I pointed it at real questions

To watch the shape move, I gave the harness a genuine one: does LoRA match full fine-tuning for open models in the 7B-70B range? It ran for about thirteen minutes and spawned 98 agents: five searches, sixteen fetches, seventy-five verifiers, then synthesis.

The run was on Opus 4.8. We never logged the input/output split, so the bill is an estimate, but at list prices ($5 per million tokens in, $25 out) those 2.36 million tokens can't be cheap. For one question.

One run by the numbers: 98 agents, 533 tool calls, 2.36M tokens, about 13 minutes

The verifiers earned their keep. They killed the "new variant nearly closes the gap" claims, the easy, independent failures a skeptic can refute with one contradicting source. You can watch the whole winnowing in one chart: sources breathe in, claims breathe out, the guillotine takes the rest.

The winnowing: 30 search results, 16 novel URLs, 77 claims extracted, 25 verified, 21 confirmed, 7 findings

But the report also flagged its own gap: the 70B evidence is thin, and the strongest claims lean on a non-peer-reviewed blog. It saw the hole and had nowhere to put it.

A deep harness would have turned that caveat into the next query. This one moved straight to synthesis, because it has no next query to make. That is the missing second hop, on a real question.
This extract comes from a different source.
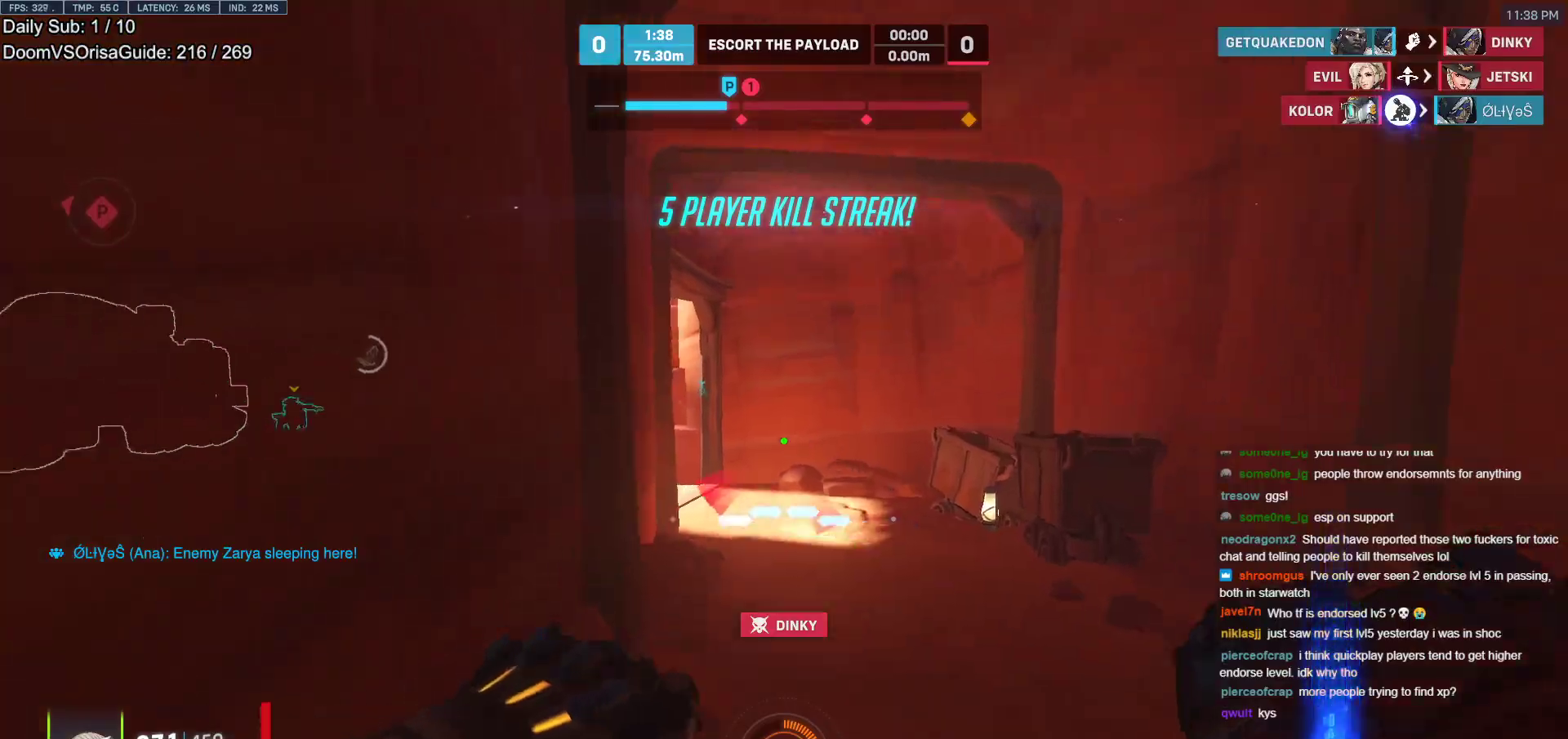
{"keys": ["d", "space", "w"], "mouse": [], "events": [[100, "d", "down"], [433, "space", "down"]]}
Then I ran it on a question built to break it, a needle from Perplexity's DRACO benchmark: name the 5K race at California's old Great America park with "bubble gum" in its title. The answer hides in a homophone. Bubba Gump, the Forrest Gump shrimp brand, runs a "Run Forrest Run" 5K, exactly the suspiciously neat connection a single deep chain tends to find and then talk itself out of.
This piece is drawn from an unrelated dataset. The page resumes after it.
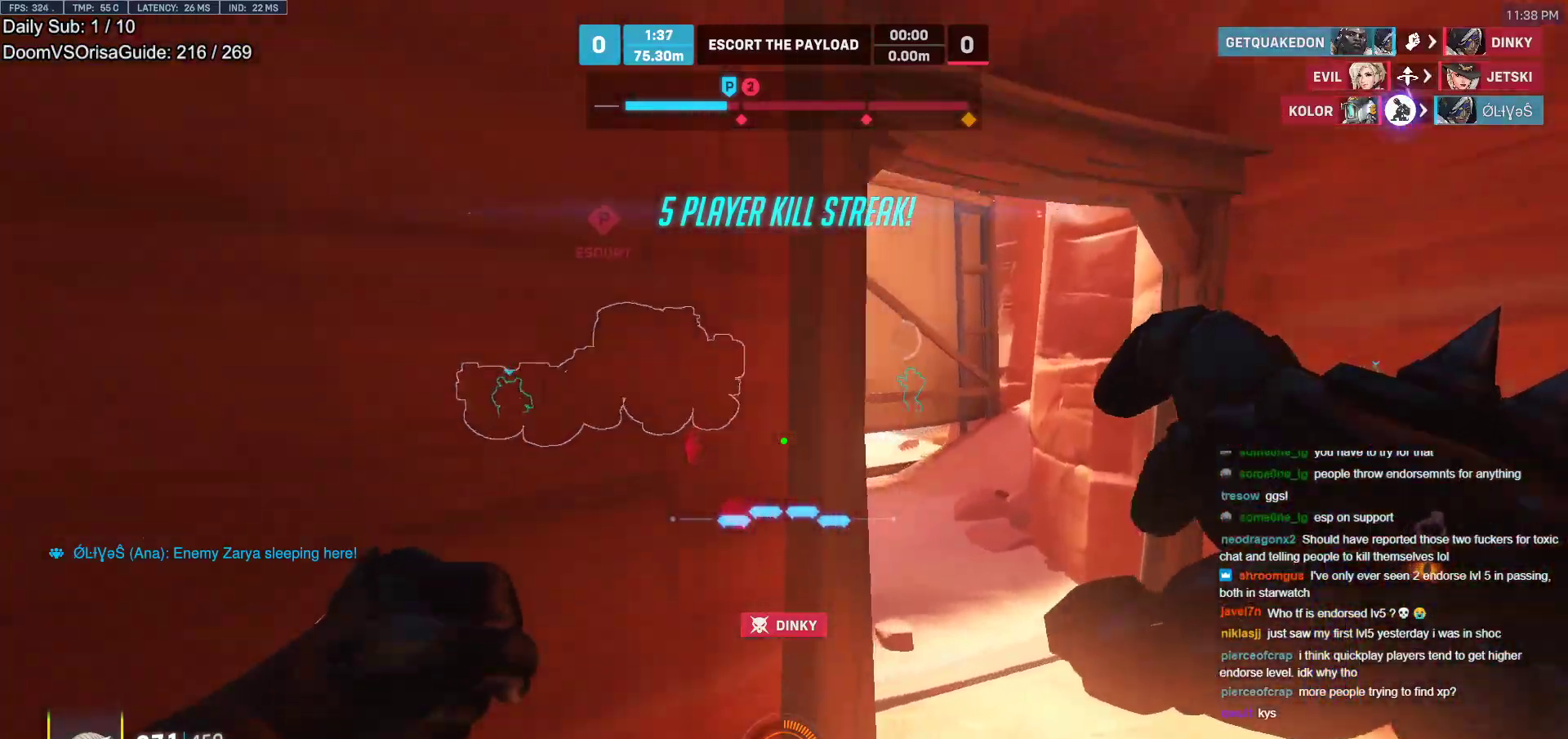
{"keys": ["w"], "mouse": [], "events": [[417, "d", "up"]]}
The harness got it, and for a structural reason. Four of the five parallel searches surfaced the homophone independently, so no lone reasoner had to trust a lucky hunch. The adversarial verifiers then kept the system from overclaiming that a shrimp brand "is" bubble gum. What it wrote was careful: the premise has a homophone error, here is the real race, medium confidence.

That careful answer is what width and skepticism produce when they fight each other. Sometimes the fan is exactly the right shape.

The Fable 5 system card puts numbers on when. Multi-agent teams posted Anthropic's highest BrowseComp score (93.3%), but the gain lives almost entirely in the hard tail: on problems most models already solve, the median multi-agent speedup was 0.8×, slower than one agent, because coordination overhead eats the parallelism.

Width is neither a free lunch nor a scam. It is a bet that your question sits in the hard tail, and the needle questions do.

What I'd tell someone building one

Know which pattern you started from. Most research agents begin life as a copied reference implementation. Ship the Claude Code deep-research shape unchanged and you ship single-pass width: cheap, fast, legible, and blind to anything that needs a second look.
Match topology to difficulty. Go wide when the angles are independent and the answer is a synthesis of parallel facts. Pay for depth only when the next question genuinely depends on the last answer.
Budget for the second hop. When you go deep, expect serial latency, a ~15× token bill, and a verification layer that must assume its own votes are correlated.

The frontier is not more width. It is a disciplined second hop: knowing when to take it, when to quit, and how to trust what you find. Nobody has cleanly solved that. It is the part we are building toward.

The harness proved its own ceiling for me. I watched it research this exact question, fan my prompt five ways, and never look back at what it found.

So I built the deep version: a research agent that routes before it searches, browses before it loops, and verifies its own claims. It got worse before it got better. The verifier I was proudest of dropped my report quality, and it took me a while to work out why. That is the next piece: Durable Researcher: building a research agent that survives its own failures.

I'm still thinking about the second hop. But now I have one.